An image of the past came to his mind before disappearing. If there hadn't been those novels or the Han Soongyun who wrote those stories for him, perhaps he wouldn't be in this world right now. Those stories were the only comfort to the Kim Dokja who didn't have a mother or a father.

His mother muttered, ["Those were at most a fantasy novel..."]

"In the end, I survived thanks to that novel."

They were silent for a moment.

There was a hint of sorrow in his mother's voice. Kim Dokja had no way of knowing if it was acting or not.

She asked, ["Are you still holding a grudge against me?"]

"I'm not here to talk about that."

["Your father was the bad guy."]

"I know."

There were certainly 'bad people' in this world. One type used violence against their wives, illegally gambled and threatened their family's livelihood.

Kim Dokja's father was a bad person. He knew it, his mother knew it and South Korea's laws said it.

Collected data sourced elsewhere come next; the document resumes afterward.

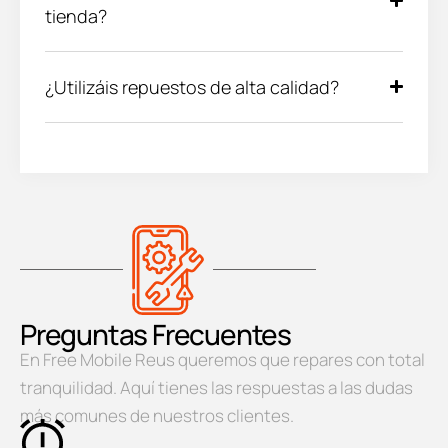
tienda?
¿Utilizáis repuestos de alta calidad?
Preguntas Frecuentes
En Free Mobile Reus queremos que repares con total
tranquilidad. Aquí tienes las respuestas a las dudas
más comunes de nuestros clientes.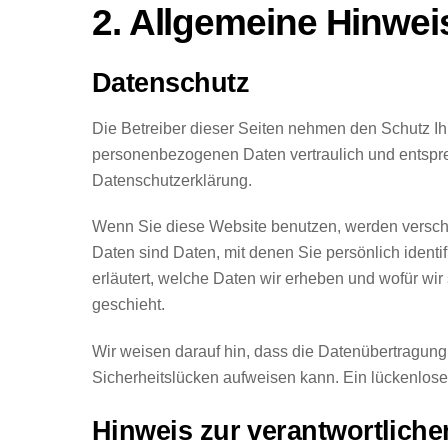
2. Allgemeine Hinwei
Datenschutz
Die Betreiber dieser Seiten nehmen den Schutz Ih
personenbezogenen Daten vertraulich und entspre
Datenschutzerklärung.
Wenn Sie diese Website benutzen, werden vers
Daten sind Daten, mit denen Sie persönlich identi
erläutert, welche Daten wir erheben und wofür wir
geschieht.
Wir weisen darauf hin, dass die Datenübertragung 
Sicherheitslücken aufweisen kann. Ein lückenloser 
Hinweis zur verantwortlichen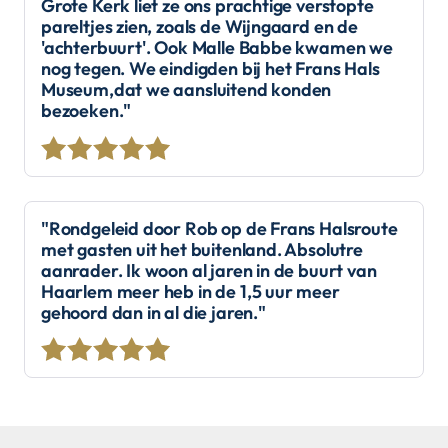
Grote Kerk liet ze ons prachtige verstopte
pareltjes zien, zoals de Wijngaard en de
'achterbuurt'. Ook Malle Babbe kwamen we
nog tegen. We eindigden bij het Frans Hals
Museum,dat we aansluitend konden
bezoeken."
"Rondgeleid door Rob op de Frans Halsroute
met gasten uit het buitenland. Absolutre
aanrader. Ik woon al jaren in de buurt van
Haarlem meer heb in de 1,5 uur meer
gehoord dan in al die jaren."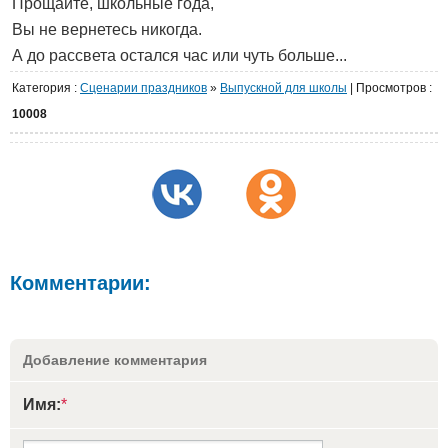
Прощайте, школьные года,
Вы не вернетесь никогда.
А до рассвета остался час или чуть больше...
Категория
:
Сценарии праздников
»
Выпускной для школы
|
Просмотров
:
10008
Комментарии:
Добавление комментария
Имя:
*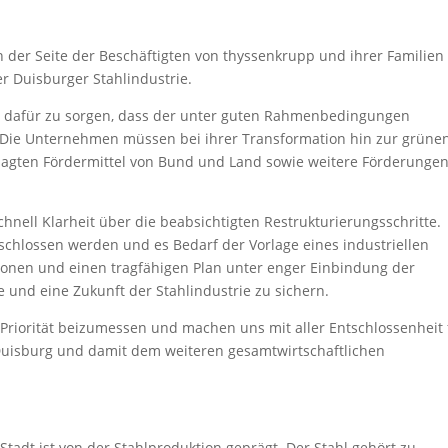
n der Seite der Beschäftigten von thyssenkrupp und ihrer Familien
er Duisburger Stahlindustrie.
ter dafür zu sorgen, dass der unter guten Rahmenbedingungen
. Die Unternehmen müssen bei ihrer Transformation hin zur grüne
esagten Fördermittel von Bund und Land sowie weitere Förderunge
ell Klarheit über die beabsichtigten Restrukturierungsschritte.
hlossen werden und es Bedarf der Vorlage eines industriellen
ionen und einen tragfähigen Plan unter enger Einbindung der
 und eine Zukunft der Stahlindustrie zu sichern.
Priorität beizumessen und machen uns mit aller Entschlossenheit 
 Duisburg und damit dem weiteren gesamtwirtschaftlichen
 Stadt ist von der Stahlproduktion geprägt. Der Stahl gehört zu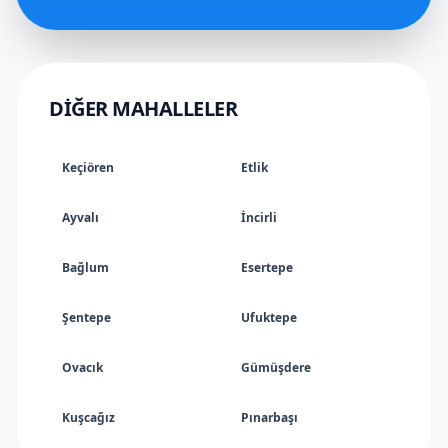
DIĞER MAHALLELER
Keçiören
Etlik
Ayvalı
İncirli
Bağlum
Esertepe
Şentepe
Ufuktepe
Ovacık
Gümüşdere
Kuşcağız
Pınarbaşı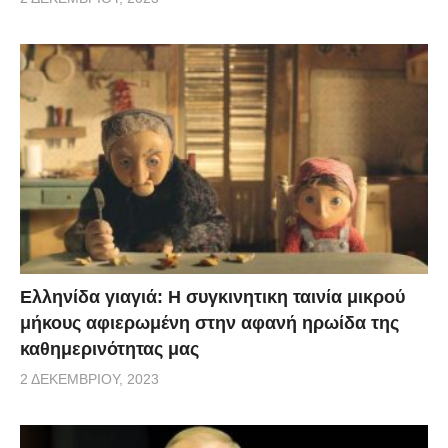
Ελληνίδα γιαγιά: Η συγκινητικη ταινία μικρού
μήκους αφιερωμένη στην αφανή ηρωίδα της
καθημερινότητας μας
2 ΔΕΚΕΜΒΡΊΟΥ, 2023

However...

"Your actions weren't right just because my father was a bad person."

["There are things we have to sacrifice for a better life."]

"There is no such law in South Korea. There is a law that any human who commits murder should go to prison."

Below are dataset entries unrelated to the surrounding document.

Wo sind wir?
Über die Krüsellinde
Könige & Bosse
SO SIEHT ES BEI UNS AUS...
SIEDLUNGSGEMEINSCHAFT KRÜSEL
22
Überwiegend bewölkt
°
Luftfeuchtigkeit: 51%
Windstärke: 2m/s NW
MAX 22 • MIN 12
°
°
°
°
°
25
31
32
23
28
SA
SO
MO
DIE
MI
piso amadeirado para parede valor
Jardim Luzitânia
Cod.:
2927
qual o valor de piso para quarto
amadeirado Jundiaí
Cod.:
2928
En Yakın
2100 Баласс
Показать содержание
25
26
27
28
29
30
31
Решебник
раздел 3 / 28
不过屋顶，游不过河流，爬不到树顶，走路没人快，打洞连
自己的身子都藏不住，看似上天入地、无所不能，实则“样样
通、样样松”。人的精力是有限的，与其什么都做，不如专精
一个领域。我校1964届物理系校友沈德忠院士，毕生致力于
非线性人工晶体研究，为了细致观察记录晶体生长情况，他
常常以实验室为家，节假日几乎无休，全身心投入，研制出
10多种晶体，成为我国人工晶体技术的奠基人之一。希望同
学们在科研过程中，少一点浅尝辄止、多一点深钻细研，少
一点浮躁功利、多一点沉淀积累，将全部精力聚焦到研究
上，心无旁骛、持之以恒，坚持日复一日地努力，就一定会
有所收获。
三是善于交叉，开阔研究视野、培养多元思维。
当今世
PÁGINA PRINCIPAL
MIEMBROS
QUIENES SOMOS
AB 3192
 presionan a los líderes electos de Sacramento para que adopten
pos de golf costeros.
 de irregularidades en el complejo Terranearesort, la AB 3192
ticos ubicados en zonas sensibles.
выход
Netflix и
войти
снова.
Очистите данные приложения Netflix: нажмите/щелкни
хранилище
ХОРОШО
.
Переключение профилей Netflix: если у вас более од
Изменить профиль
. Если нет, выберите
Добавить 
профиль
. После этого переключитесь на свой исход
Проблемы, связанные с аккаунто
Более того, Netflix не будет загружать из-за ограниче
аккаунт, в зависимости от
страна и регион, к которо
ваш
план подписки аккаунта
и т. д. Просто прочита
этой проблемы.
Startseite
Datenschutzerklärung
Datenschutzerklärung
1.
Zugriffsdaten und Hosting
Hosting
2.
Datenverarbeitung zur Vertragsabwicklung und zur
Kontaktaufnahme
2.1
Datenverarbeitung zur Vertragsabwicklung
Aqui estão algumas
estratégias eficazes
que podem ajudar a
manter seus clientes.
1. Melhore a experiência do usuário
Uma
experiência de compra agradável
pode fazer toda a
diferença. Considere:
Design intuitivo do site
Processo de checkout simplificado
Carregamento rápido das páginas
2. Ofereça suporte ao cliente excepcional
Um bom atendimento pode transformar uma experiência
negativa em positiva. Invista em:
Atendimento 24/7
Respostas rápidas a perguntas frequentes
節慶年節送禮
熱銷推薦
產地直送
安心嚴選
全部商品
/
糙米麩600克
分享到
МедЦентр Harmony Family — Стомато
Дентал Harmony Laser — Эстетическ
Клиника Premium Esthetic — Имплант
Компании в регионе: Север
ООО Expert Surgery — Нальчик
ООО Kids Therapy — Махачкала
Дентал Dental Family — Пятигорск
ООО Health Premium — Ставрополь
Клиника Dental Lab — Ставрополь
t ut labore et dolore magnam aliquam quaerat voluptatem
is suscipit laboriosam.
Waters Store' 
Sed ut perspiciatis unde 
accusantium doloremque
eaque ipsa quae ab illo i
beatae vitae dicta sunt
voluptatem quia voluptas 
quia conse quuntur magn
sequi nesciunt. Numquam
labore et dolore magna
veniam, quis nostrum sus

["You are good at speaking because you only read novels."]

"For me, reality was more like a novel. Because of you."

At this point, it already wasn't a normal conversation between mother and son. This was why Kim Dokja didn't want to talk to her. He knew what would happen when they talked. They knew too much about how to hurt each other.

Kim Dokja's mother was the best at making bad people worse.

["Dokja. Look straight at reality. Even if fiction becomes reality, you shouldn't think of fiction as reality."]

He only heard a few words but his entire world seemed to shake violently. He knew for sure. To this, this person was the strongest reminder of the 'reality' Kim Dokja hated.

["Do you understand?"]

Kim Dokja couldn't bear it anymore and spoke up. "That's right. I think that fiction is like reality. Why? It is because I have always been living that way."

["..."]

"Maybe it seems pathetic to you. However, know this. At least I didn't sell 'reality as fiction' like you did."

"Don't call me anymore."

He hung up the call with these last words. Cool air entered his coat's collar and reached his body.

It was just a memory he wanted to forget.